Guest blog post from Marta LoFranco
It seems like a lifetime ago, when one night in Medellín, Colombia my missionary parents stopped our Jeep in the darkest part of the city, and went over to a cardboard box where two little children were huddled under a dirty piece of cloth. The next thing I knew, two young boys were in the back seat with my younger brother and me.
Several thoughts began to fly through my 9-year-old mind. Where were their parents? Why were they sleeping in a cardboard box and when was the last time they had eaten or had a bath? What were my parents doing? I scooted over as close to my brother as possible. I had been in this country for two months and I was getting used to the indescribable poverty – just not quite this close.
It is hard for those of us living in the affluent western world to believe that most of the world lives on one to two dollars a day. According to the United Nations, 870 million people in the world do not have enough to eat.
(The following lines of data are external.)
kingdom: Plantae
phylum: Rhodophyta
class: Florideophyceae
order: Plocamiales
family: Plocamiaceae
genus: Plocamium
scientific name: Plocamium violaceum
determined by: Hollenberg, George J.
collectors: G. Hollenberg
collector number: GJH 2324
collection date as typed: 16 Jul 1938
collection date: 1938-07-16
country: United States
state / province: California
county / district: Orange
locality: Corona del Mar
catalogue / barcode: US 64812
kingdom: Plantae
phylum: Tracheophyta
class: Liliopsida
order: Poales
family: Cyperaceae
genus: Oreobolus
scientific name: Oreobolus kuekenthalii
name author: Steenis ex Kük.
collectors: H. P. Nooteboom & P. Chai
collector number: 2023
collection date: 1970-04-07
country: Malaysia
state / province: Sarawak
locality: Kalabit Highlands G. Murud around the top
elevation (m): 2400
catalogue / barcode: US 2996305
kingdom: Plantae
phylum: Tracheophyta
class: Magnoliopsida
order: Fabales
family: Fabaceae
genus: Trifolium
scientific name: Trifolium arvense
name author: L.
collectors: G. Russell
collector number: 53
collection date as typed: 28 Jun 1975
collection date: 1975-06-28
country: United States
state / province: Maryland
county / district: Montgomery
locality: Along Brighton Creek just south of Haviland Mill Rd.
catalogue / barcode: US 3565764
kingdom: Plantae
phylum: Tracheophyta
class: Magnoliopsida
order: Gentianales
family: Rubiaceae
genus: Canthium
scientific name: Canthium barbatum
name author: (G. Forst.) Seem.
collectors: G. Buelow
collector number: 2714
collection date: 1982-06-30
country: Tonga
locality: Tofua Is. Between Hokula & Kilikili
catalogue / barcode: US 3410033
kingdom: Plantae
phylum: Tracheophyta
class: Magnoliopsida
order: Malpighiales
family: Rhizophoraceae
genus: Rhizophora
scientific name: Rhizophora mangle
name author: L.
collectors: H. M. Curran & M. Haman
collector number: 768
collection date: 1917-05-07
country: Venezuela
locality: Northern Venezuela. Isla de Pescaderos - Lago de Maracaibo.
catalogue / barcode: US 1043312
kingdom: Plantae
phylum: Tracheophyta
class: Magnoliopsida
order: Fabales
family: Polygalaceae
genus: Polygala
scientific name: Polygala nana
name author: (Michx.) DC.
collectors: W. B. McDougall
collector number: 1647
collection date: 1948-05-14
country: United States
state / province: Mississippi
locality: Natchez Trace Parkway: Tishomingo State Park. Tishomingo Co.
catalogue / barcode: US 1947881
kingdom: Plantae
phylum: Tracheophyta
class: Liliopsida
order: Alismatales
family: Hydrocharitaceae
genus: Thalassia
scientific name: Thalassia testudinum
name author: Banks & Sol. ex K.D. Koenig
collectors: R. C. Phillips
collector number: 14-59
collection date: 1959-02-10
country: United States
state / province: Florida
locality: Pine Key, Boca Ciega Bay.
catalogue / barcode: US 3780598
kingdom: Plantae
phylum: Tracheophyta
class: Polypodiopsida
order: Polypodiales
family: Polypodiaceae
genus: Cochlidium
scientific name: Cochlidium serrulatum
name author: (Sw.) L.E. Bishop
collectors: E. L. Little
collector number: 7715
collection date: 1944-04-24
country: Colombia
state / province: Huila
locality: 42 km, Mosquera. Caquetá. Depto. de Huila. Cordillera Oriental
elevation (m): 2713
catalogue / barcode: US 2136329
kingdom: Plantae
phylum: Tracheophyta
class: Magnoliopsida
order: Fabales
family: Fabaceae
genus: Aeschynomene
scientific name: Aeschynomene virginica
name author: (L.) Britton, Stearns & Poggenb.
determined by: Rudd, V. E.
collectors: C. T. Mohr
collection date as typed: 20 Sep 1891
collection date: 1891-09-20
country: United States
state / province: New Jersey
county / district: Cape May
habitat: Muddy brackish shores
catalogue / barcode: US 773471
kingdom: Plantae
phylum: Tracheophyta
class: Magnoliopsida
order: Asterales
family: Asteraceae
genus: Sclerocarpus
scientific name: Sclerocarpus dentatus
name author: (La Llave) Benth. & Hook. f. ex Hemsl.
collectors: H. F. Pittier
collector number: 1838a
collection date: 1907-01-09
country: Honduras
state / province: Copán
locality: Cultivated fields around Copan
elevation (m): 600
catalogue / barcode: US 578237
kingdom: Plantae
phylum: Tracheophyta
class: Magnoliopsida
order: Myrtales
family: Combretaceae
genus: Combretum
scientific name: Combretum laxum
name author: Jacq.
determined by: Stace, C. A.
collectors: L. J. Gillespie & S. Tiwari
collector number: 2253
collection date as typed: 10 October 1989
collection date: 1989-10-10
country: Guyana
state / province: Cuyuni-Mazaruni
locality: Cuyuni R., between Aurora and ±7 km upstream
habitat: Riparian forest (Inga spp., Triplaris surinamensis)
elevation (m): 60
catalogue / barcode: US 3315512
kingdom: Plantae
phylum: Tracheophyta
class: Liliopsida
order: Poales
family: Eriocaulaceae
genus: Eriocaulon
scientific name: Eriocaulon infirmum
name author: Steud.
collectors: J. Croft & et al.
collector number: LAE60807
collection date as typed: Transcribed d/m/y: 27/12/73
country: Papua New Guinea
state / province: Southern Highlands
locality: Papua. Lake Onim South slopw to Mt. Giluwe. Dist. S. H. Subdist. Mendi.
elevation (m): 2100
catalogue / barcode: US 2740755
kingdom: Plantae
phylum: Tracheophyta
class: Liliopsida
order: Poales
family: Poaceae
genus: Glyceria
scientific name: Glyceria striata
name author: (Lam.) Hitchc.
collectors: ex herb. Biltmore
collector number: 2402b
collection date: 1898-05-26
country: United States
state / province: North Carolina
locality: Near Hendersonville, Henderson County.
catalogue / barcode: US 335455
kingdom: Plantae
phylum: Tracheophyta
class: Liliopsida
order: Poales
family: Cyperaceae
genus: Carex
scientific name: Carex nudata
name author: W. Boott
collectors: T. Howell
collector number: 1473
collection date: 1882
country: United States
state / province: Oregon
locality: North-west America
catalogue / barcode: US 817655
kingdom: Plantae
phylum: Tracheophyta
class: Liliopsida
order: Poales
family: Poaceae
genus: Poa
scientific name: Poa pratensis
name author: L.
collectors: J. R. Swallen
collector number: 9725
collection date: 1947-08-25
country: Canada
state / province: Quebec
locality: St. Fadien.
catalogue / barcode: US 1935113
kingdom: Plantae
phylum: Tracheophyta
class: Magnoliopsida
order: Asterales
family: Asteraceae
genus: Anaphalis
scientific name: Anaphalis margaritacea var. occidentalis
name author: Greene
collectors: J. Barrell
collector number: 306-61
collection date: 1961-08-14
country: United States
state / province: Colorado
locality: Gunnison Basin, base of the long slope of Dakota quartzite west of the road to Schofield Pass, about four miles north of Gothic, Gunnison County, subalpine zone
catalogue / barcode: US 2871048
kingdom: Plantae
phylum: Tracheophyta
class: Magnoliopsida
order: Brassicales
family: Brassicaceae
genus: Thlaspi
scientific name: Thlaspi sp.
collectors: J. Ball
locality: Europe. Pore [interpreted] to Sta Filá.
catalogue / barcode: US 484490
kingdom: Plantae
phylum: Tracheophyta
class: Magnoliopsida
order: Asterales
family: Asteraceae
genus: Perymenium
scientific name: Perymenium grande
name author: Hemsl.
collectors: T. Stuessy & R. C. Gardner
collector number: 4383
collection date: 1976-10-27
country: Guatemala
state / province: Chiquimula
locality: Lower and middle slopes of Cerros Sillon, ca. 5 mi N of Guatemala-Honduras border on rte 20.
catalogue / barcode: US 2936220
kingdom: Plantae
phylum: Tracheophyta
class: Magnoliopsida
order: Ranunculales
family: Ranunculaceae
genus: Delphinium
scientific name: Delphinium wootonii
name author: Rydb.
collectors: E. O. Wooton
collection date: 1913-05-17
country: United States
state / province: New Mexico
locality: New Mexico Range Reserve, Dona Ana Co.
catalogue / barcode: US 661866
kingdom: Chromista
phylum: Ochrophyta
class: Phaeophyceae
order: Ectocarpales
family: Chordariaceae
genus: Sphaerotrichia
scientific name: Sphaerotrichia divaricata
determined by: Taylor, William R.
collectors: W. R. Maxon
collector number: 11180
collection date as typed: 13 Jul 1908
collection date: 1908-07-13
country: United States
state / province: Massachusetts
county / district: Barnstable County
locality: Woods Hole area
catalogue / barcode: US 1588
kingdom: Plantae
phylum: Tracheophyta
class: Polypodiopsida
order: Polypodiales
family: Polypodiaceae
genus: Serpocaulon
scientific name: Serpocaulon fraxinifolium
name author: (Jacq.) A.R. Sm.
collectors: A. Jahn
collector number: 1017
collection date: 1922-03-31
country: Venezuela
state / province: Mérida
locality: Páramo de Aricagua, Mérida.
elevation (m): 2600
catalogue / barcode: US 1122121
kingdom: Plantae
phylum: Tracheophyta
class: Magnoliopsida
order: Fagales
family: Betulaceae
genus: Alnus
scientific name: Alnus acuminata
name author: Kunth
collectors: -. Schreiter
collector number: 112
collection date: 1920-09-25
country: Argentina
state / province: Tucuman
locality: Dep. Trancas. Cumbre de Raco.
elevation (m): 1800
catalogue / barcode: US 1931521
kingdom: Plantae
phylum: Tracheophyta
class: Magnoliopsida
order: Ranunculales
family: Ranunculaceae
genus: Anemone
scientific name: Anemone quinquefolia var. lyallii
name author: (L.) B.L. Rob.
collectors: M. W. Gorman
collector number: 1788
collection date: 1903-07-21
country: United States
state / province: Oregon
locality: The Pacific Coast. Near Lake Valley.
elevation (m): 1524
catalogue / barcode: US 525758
This number has decreased by 130 million since 1990, but this improvement has slowed since 2008.
The call to care for the world’s most vulnerable is as clear, consistent and compelling today as it was for my family 40 years go when we drove through Colombian towns offering “Gamines” (street children) hope by providing a meal, a hot bath, and a night in a warm bed before taking them to an orphanage where they would receive care.
We are not all called to go to foreign countries to bring orphaned children home, but we are all called to remember that it is more blessed to give than to receive.
Today I am thankful for organizations like Speroway that continue to be God’s hands and feet in countries that you and I may never visit – delivering hope and meeting needs for children and families that you and I would otherwise never be able to reach.